# NEW! Room EQ Wizard V4.10 Released!



## JohnM

*NEW! Room EQ Wizard V4.10 Released!*

V4.10 of Room EQ Wizard is now available for download from the Downloads Page

*What's New in V4.10*

*Spectrum and RTA Displays*

The Spectrum graph page offers a spectrum analyser plot with resolution of up to 0.3Hz or Real time Analyser (RTA) plots with resolutions up to 1/48th octave. It calculates THD and THD+N distortion figures and shows the relative levels of the 2nd to 9th harmonics of test tones. It allows high resolution measurement of system responses without having to connect to the system being measured by either playing a pink noise signal through the system or, for much more precise low frequency measurements without the very long averaging required for pink noise, playing the new pink periodic noise signals from REW's own signal generator saved as WAV files. More details...

**SET OF TASKS**
**a.** Write out the part of the Room EQ Wizard release post from "V4.10 of Room" up to and including "files. More details...".
**b.** According to the Room EQ Wizard release post, which harmonics of test tones does the Spectrum graph page show relative levels for?
**c.** Proceed with the Room EQ Wizard release post from the point where it stops.
The lines that follow have no connection to the Room EQ Wizard release post.

**DATA LINES**
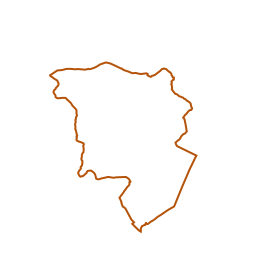 Nakhon Luang, Phra Nakhon Si Ayutthaya, Thailand (Mercator projection), rotated 321°
{"feature_id": "78962969B25127824305120", "entity_name": "Nakhon Luang", "entity_type": "district", "adm_level": 2, "iso_a3": "THA", "parent_name": "Thailand", "parent_adm1": "Phra Nakhon Si Ayutthaya", "projection": "mercator", "projection_center": [100.63, 14.474], "detail": "fine", "context": "isolated", "style": "outline", "palette": "amber", "viewbox_px": 256, "rotation_deg": 321, "n_neighbors": 0, "source": "geoboundaries", "source_scale": "gbopen_adm2", "svg_char_len": 5576}
<svg xmlns="http://www.w3.org/2000/svg" viewBox="0 0 256 256"><g transform="rotate(321 128 128)"><path d="M71.0,205.2L71.4,209.7L72.0,214.2L72.1,214.8L72.4,215.9L72.7,216.6L73.6,215.7L74.0,215.0L74.4,214.5L74.7,214.2L75.0,214.0L75.6,213.8L76.1,213.5L76.7,213.4L77.0,213.1L77.3,213.1L77.8,213.3L79.6,213.7L79.9,213.8L80.2,214.1L80.5,214.2L80.9,213.8L81.3,213.8L81.5,213.6L81.7,213.2L82.0,213.1L82.3,213.3L82.3,213.5L82.2,213.9L82.1,214.0L82.3,214.3L82.7,214.9L82.8,215.0L83.0,215.1L87.7,215.2L88.1,215.4L88.5,215.5L91.9,215.8L94.5,215.7L96.0,215.8L98.8,216.2L107.5,216.9L109.0,217.1L114.5,218.0L133.4,207.6L145.0,201.5L148.9,199.4L161.4,193.5L163.8,192.5L157.6,179.1L155.2,174.0L155.0,173.5L154.8,173.0L154.8,172.5L154.8,172.2L154.9,171.6L155.1,170.8L155.8,169.2L156.0,169.2L157.7,169.2L159.4,169.1L161.0,169.3L163.9,168.1L165.0,167.8L166.2,167.7L167.0,167.6L167.5,167.7L168.4,168.1L168.7,168.1L169.8,168.0L171.6,167.6L171.7,167.3L171.9,166.9L172.5,165.9L173.5,164.1L174.7,162.0L177.3,157.0L177.5,156.5L177.5,156.3L177.4,155.0L177.4,154.9L177.4,154.7L177.7,154.6L178.9,154.4L179.9,153.9L180.5,153.8L182.1,153.8L182.5,153.7L185.7,153.0L186.7,153.0L187.7,153.1L188.2,153.7L188.3,153.7L188.6,153.7L189.7,153.4L190.1,153.2L190.4,151.9L191.0,150.4L191.4,149.5L191.9,148.8L192.0,148.5L192.1,147.5L192.0,146.8L191.4,144.7L191.2,144.3L190.9,143.8L190.9,143.6L190.9,142.9L190.8,142.0L190.4,141.3L190.0,140.3L189.9,140.0L190.0,139.5L190.0,139.3L188.7,137.0L187.9,135.6L187.7,135.2L187.6,134.3L187.5,133.8L187.4,133.0L186.8,131.9L186.3,131.4L186.2,129.9L186.3,129.0L186.2,127.4L186.2,127.0L186.5,126.2L186.3,125.7L187.3,124.6L187.6,124.3L188.3,123.4L188.6,122.8L189.0,122.1L189.1,121.9L189.0,121.5L189.2,121.2L189.5,121.0L190.1,120.8L190.3,120.7L190.5,120.5L190.7,119.7L190.9,119.4L191.1,119.2L191.4,119.1L192.8,118.9L193.1,118.9L193.2,119.0L193.7,119.2L194.0,119.2L194.3,119.0L194.7,118.5L195.3,117.9L195.4,117.6L195.2,117.5L194.9,117.2L194.7,116.9L194.7,116.6L194.7,116.4L195.0,115.9L195.1,115.7L195.1,115.4L195.1,115.1L195.1,114.4L195.2,114.1L195.5,113.6L195.7,113.3L195.8,112.6L195.8,111.4L195.8,111.2L195.4,110.5L194.9,107.8L194.8,106.5L194.7,106.2L194.3,105.6L193.8,105.2L193.5,104.8L193.2,104.2L192.9,104.2L192.3,104.0L191.6,103.6L189.0,103.9L182.6,103.7L181.8,103.6L181.0,103.3L179.4,102.5L179.2,102.5L178.7,102.7L178.0,102.6L177.8,102.5L177.6,102.2L177.0,101.0L176.8,100.3L176.5,100.0L176.4,99.1L176.9,98.8L177.2,98.6L177.3,98.4L177.2,97.9L177.0,97.5L176.2,96.8L175.8,96.5L174.7,95.9L172.4,94.4L171.9,94.0L171.1,93.2L170.0,91.9L169.7,91.6L169.2,90.8L168.9,90.3L168.4,89.9L166.2,88.4L165.9,88.1L165.4,87.5L164.5,85.6L163.5,83.9L161.6,81.0L161.2,80.3L160.9,79.6L160.9,79.4L160.8,79.2L160.8,78.9L160.6,78.5L160.6,77.8L160.4,77.7L160.1,77.5L156.4,69.8L155.0,67.0L153.0,64.2L152.6,63.8L152.1,63.3L151.5,63.0L151.1,62.7L148.9,62.0L146.5,61.1L145.5,60.9L144.6,60.9L141.7,60.5L141.2,60.3L139.5,59.9L136.0,58.6L135.5,58.3L134.8,57.8L134.6,57.6L134.3,57.0L132.5,56.3L132.0,56.0L131.4,55.6L130.0,54.4L129.6,54.0L129.2,53.5L128.8,53.1L128.7,53.0L127.9,52.4L127.6,52.0L127.1,51.6L126.7,51.1L126.1,50.6L125.8,50.4L124.9,49.8L123.9,49.1L123.3,48.6L120.6,45.9L118.9,44.5L117.5,43.5L116.5,42.9L115.5,42.5L113.7,41.7L112.8,41.2L109.3,38.8L100.6,38.0L100.5,38.6L100.5,39.1L101.1,40.8L101.8,43.6L102.6,45.7L102.8,46.5L102.8,47.0L102.5,47.9L102.4,48.3L102.4,48.9L102.2,49.4L101.9,49.8L101.6,50.1L101.1,50.7L100.8,50.9L100.6,51.0L100.3,51.1L98.7,51.3L97.7,51.4L96.1,52.0L95.6,52.1L94.4,52.2L94.2,52.2L93.5,52.6L92.9,53.0L92.7,53.2L92.5,53.8L92.3,54.5L92.2,56.6L92.1,57.0L91.3,58.2L91.2,58.4L91.2,58.5L91.7,60.1L91.8,60.3L92.3,60.7L92.7,61.2L95.7,63.1L98.3,65.2L98.4,65.4L98.5,65.8L98.5,66.7L98.6,67.6L99.3,72.2L99.3,72.9L98.9,75.7L99.0,76.8L99.3,80.2L99.3,80.8L99.3,81.3L99.2,81.6L99.0,82.0L98.0,83.2L97.4,83.8L96.2,86.2L96.0,86.3L95.8,86.4L94.5,86.9L94.2,87.1L93.8,87.4L92.9,88.4L92.1,88.7L92.0,88.8L91.6,89.9L91.5,90.1L89.7,91.4L89.4,91.6L87.5,94.5L86.1,96.0L86.1,96.6L86.0,97.0L85.9,97.3L84.2,100.6L84.0,101.0L83.8,101.7L83.7,102.0L82.7,102.1L82.5,102.4L82.3,103.2L81.6,103.6L81.4,104.0L80.5,104.8L80.4,105.0L80.3,105.3L80.3,105.6L80.4,105.9L80.7,106.4L81.6,108.2L82.2,109.0L82.6,109.6L83.5,111.3L83.6,111.6L83.7,112.0L83.6,112.6L83.3,113.0L82.9,113.2L82.4,113.4L82.0,113.6L81.7,114.1L81.2,115.1L80.3,116.4L79.7,117.2L78.2,118.7L78.1,118.8L77.9,118.9L76.8,119.0L76.3,119.2L75.7,119.6L74.9,120.2L74.2,121.1L73.4,121.8L72.3,122.6L71.8,123.8L71.8,124.0L71.9,124.7L71.8,125.0L71.6,125.3L71.4,125.5L70.9,125.9L70.2,126.9L68.4,128.2L68.0,128.3L67.0,128.5L66.6,128.7L66.4,128.8L66.3,129.0L66.1,129.6L65.9,129.8L64.5,130.2L63.4,130.4L62.1,130.9L61.3,131.3L61.0,131.6L60.8,131.9L60.6,132.5L60.3,133.9L60.2,134.6L60.2,135.0L60.3,135.6L60.4,135.9L60.6,136.1L61.2,136.2L61.4,136.2L62.6,137.0L62.9,137.0L64.2,137.0L67.6,136.8L67.9,136.7L68.4,136.3L68.9,136.1L69.3,136.0L69.5,136.0L70.5,136.5L71.2,136.9L71.8,137.3L72.3,137.8L72.6,138.1L72.7,138.5L73.3,140.9L73.4,141.6L73.3,142.8L73.1,143.6L71.4,147.5L72.1,148.5L72.4,149.0L72.9,149.4L73.1,149.5L76.1,150.7L78.8,152.1L81.6,153.4L81.8,153.6L85.6,157.7L85.9,157.9L87.5,158.7L95.5,164.7L95.9,165.7L96.2,166.5L96.6,168.4L96.5,168.9L96.1,171.3L94.8,171.1L94.4,171.8L94.0,172.4L93.7,172.7L93.3,172.9L92.9,173.0L92.3,173.2L90.3,173.4L88.5,173.9L85.0,174.8L84.3,175.1L81.7,175.8L77.5,176.8L76.7,180.1L76.5,180.7L76.1,181.5L76.0,181.9L76.0,182.0L75.6,182.5L75.4,182.8L75.2,183.6L74.5,185.7L74.6,185.8L75.0,187.2L75.3,188.8L75.3,189.3L74.6,192.7L73.8,197.0L73.0,201.2L73.0,201.6L73.3,204.5L73.3,205.1L71.0,205.2Z" fill="none" stroke="#b45309" stroke-width="2"/></g></svg>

**FINAL RESULTS**
**a.**
V4.10 of Room EQ Wizard is now available for download from the Downloads Page

*What's New in V4.10*

*Spectrum and RTA Displays*

The Spectrum graph page offers a spectrum analyser plot with resolution of up to 0.3Hz or Real time Analyser (RTA) plots with resolutions up to 1/48th octave. It calculates THD and THD+N distortion figures and shows the relative levels of the 2nd to 9th harmonics of test tones. It allows high resolution measurement of system responses without having to connect to the system being measured by either playing a pink noise signal through the system or, for much more precise low frequency measurements without the very long averaging required for pink noise, playing the new pink periodic noise signals from REW's own signal generator saved as WAV files. More details...

**b.** The 2nd to 9th harmonics.

**c.**
*Reverberation Time Displays*

The RT60 graph page shows reverberation times in octave or one-third octave bands calculated in accordance with ISO 3382. Related plots for the current measurement, including the Schroeder curve used to derive the RT60 figures and the linear fits for the various RT60 parameters, can be viewed on the Impulse graph page. The Impulse page also allows an octave or one-third octave band filter to be applied to the current measurement and the associated frequency responses. More details...










*Extended Range for Waterfall and Spectral Decay*

The waterfall and Spectral Decay plots now span the full range of the measurement. The waterfall controls have also been revised and extended and offer further control over the plot. More details...


*Automatic Soundcard Compensation*

A loopback connection on the left soundcard channel can be used to provide an automatic calibration reference settings as an alternative to using a soundcard cal file. This has the advantage of removing the soundcard's influence from the impulse response as well as the frequency response (the calibration file method only corrects the frequency response) and allows measurement of the delay through the system being tested, useful for checking or setting speaker distances. More details...


*Sweep Start Frequency*

The measurement panel now allows the start of the sweep to be specified as well as the end, allowing convenient measurement of equipment that is not tolerant of low frequencies (tweeters, for example).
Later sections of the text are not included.